- _Exercises to complete_
• 1. In the tactile experiment text, what frequency and loudness did the masking white noise have?
• 2. List every piece of hardware that the tactile experiment text identifies by a manufacturer or brand name.
• 3. From the tactile experiment text, repeat everything from "Following written and" down to "throughout the experiment.".

Apparatus and stimuli

The vibrotactile stimuli, 100- and 30-Hz vibrations, were generated by eight solenoid actuators that activated lodged cylinder metal tips when the solenoid coils were magnetized (Heijo Box, Heijo Research Electronics, UK; see Fig. 1). The maximum finger contact area was about 2–4 mm. The eight actuators, connected to a “standard” PC via parallel port, were controlled by a purpose-written MATLAB program in combination with the Psychophysics Toolbox (Brainard, 1997; Pelli, 1997). Participants’ responses were recorded via foot pedals. In the practice phase, visual information such as instructions, fixation cross, and response feedback was video-projected onto a semitransparent Plexiglas table (size, 70 × 60 cm; height, 84 cm) by a projector (Sharp XR-32X-L), and was therefore available for the participants to monitor. In the experimental phase, a blindfold was used to prevent participants from seeing the tactile arrangements (and thus to avoid visual learning of the tactile arrays). Furthermore, the vibrotactile stimulations were masked by white noise (1000 Hz, ~65 dBA, 3,000 ms or until response execution) delivered via cushioned ear shell headphones (Philips SHL4000, 30-mm speaker drive). This was again done in an attempt to rule out confounding factors in the determination of participants’ performance, such as auditory learning of the tactile arrays: Note that different vibrotactile stimulations generate different tones, thus potentially offering an additional, auditory source of information for configural learning.

Fig. 1
figure 1

Illustration of the experimental setup. Participants placed their fingers (except the thumbs) on eight solenoids delivering tactile stimulation. The solenoids are indicated by the rings in the figure. In Experiments 1 and 2, participants indicated the location of a feature-singleton target, defined by a different frequency relative to the distractors, as being delivered to a left- or a right-hand finger by pressing the corresponding (left or, respectively, right) foot pedal. In Experiment 3, participants indicated the target identity using the appropriate foot response, regardless of the hand or finger stimulated

Procedure

Following written and verbal instructions, participants were equipped with headphones, and, once they were comfortably seated on a chair with their forearms on the table, gently placed their fingertips (except the thumbs) on the stimulators. Prior to the practice session, the positions of the stimulators were adjusted to fit the participant’s fingers. In order to maximize comfort, participants chose whether or not they wanted to use a cushion as a wrist-rest throughout the experiment.

- _Records provided_

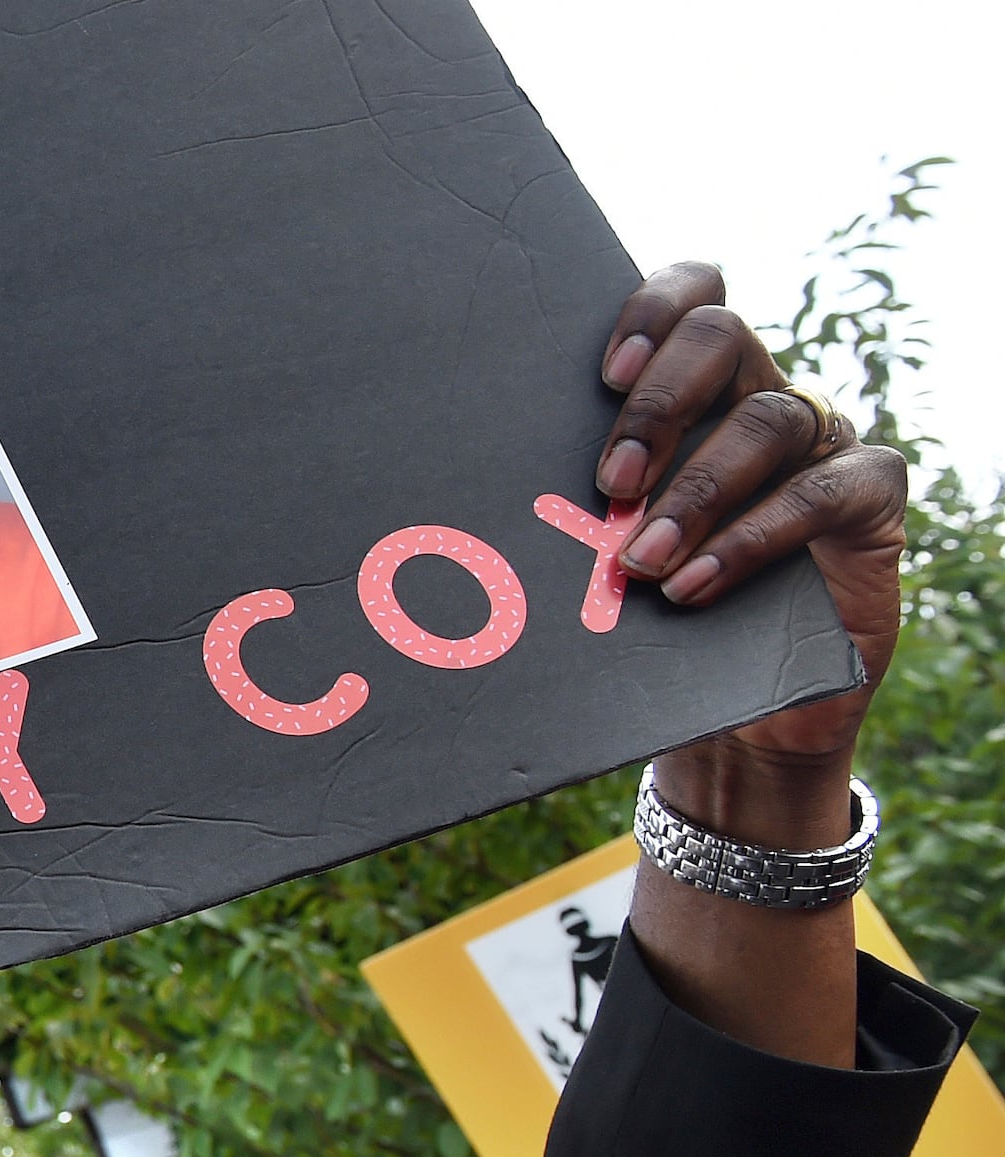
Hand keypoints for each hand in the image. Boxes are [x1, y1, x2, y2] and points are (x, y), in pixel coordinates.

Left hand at [594, 265, 908, 808]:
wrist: (747, 695)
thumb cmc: (653, 604)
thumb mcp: (603, 543)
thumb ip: (571, 506)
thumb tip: (457, 510)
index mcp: (696, 384)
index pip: (691, 293)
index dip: (652, 309)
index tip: (605, 373)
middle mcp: (757, 392)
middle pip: (721, 337)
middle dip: (659, 404)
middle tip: (610, 483)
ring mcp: (819, 438)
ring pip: (767, 419)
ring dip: (695, 492)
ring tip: (641, 559)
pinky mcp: (868, 492)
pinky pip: (821, 491)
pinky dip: (752, 539)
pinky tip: (694, 584)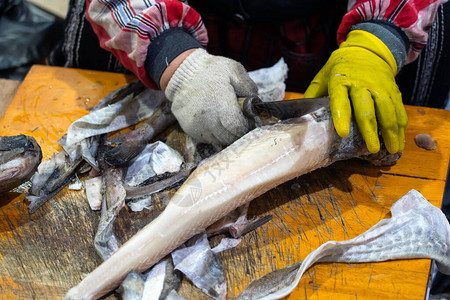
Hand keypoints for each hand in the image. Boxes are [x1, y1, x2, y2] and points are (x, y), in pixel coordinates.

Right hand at [164, 48, 256, 145]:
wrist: (180, 72)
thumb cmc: (210, 70)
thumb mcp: (234, 70)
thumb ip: (249, 88)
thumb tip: (256, 103)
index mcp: (222, 106)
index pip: (239, 129)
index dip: (247, 126)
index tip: (249, 119)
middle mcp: (209, 121)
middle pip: (230, 138)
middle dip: (238, 131)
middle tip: (239, 119)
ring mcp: (198, 127)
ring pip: (219, 140)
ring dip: (226, 133)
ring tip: (226, 118)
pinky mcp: (189, 129)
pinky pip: (207, 138)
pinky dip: (214, 132)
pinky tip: (214, 119)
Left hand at [304, 30, 407, 153]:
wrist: (366, 50)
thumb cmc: (339, 67)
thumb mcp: (323, 75)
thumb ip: (313, 93)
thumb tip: (300, 113)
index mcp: (341, 81)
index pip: (340, 100)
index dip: (341, 117)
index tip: (343, 133)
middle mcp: (362, 84)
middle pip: (367, 109)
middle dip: (370, 130)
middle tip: (372, 148)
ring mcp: (380, 87)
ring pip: (387, 110)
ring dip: (390, 131)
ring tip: (392, 149)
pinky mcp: (393, 90)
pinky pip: (398, 108)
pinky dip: (401, 125)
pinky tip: (400, 139)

- _Answers below_
• 1. 1000 Hz at about 65 dBA.

• 2.
- Heijo Box (Heijo Research Electronics, UK), the solenoid actuators
- Sharp XR-32X-L projector
- Philips SHL4000 cushioned ear shell headphones

• 3.
Following written and verbal instructions, participants were equipped with headphones, and, once they were comfortably seated on a chair with their forearms on the table, gently placed their fingertips (except the thumbs) on the stimulators. Prior to the practice session, the positions of the stimulators were adjusted to fit the participant’s fingers. In order to maximize comfort, participants chose whether or not they wanted to use a cushion as a wrist-rest throughout the experiment.